**What the exercise asks:**
Can you write out every line from the start of the records below through the line containing "Joy B. Calbonero</p>", leaving out any pictures?
Start of Supplied information
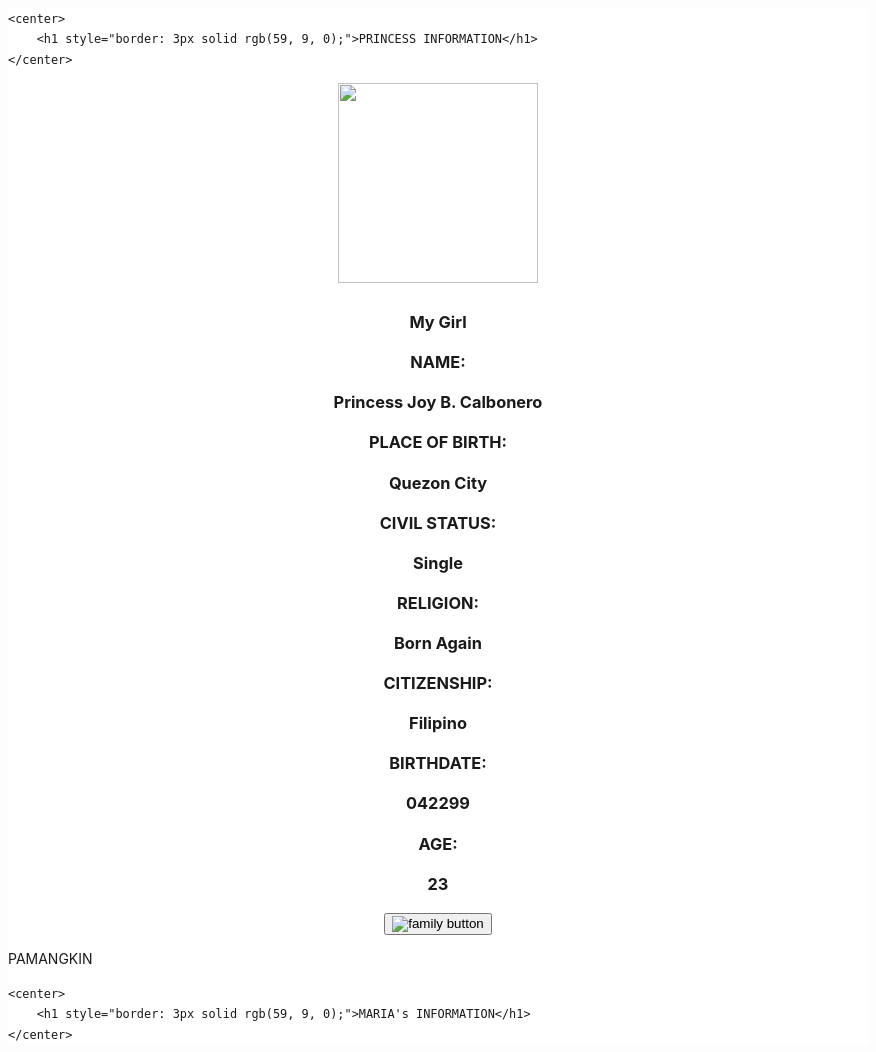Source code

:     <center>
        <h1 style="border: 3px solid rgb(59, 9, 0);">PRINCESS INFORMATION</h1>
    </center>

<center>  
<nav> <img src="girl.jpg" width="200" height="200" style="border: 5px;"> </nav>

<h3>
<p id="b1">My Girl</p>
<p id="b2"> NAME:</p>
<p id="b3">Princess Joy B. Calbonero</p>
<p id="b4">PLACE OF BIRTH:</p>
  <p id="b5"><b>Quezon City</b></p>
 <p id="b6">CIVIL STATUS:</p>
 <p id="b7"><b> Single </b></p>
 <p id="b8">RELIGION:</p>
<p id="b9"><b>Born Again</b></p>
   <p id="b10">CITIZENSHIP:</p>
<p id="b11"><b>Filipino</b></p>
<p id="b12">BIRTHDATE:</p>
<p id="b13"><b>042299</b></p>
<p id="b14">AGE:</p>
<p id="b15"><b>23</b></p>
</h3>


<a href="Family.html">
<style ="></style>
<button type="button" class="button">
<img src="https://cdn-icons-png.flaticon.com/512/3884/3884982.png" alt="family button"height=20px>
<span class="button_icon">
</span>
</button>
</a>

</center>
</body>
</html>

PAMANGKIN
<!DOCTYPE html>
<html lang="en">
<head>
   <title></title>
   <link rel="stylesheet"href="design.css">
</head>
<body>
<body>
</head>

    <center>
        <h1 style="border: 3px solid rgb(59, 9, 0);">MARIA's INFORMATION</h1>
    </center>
End of Supplied information
**Your solution:**
Source code

:     <center>
        <h1 style="border: 3px solid rgb(59, 9, 0);">PRINCESS INFORMATION</h1>
    </center>

<center>  
<nav> <img src="girl.jpg" width="200" height="200" style="border: 5px;"> </nav>

<h3>
<p id="b1">My Girl</p>
<p id="b2"> NAME:</p>
<p id="b3">Princess Joy B. Calbonero</p>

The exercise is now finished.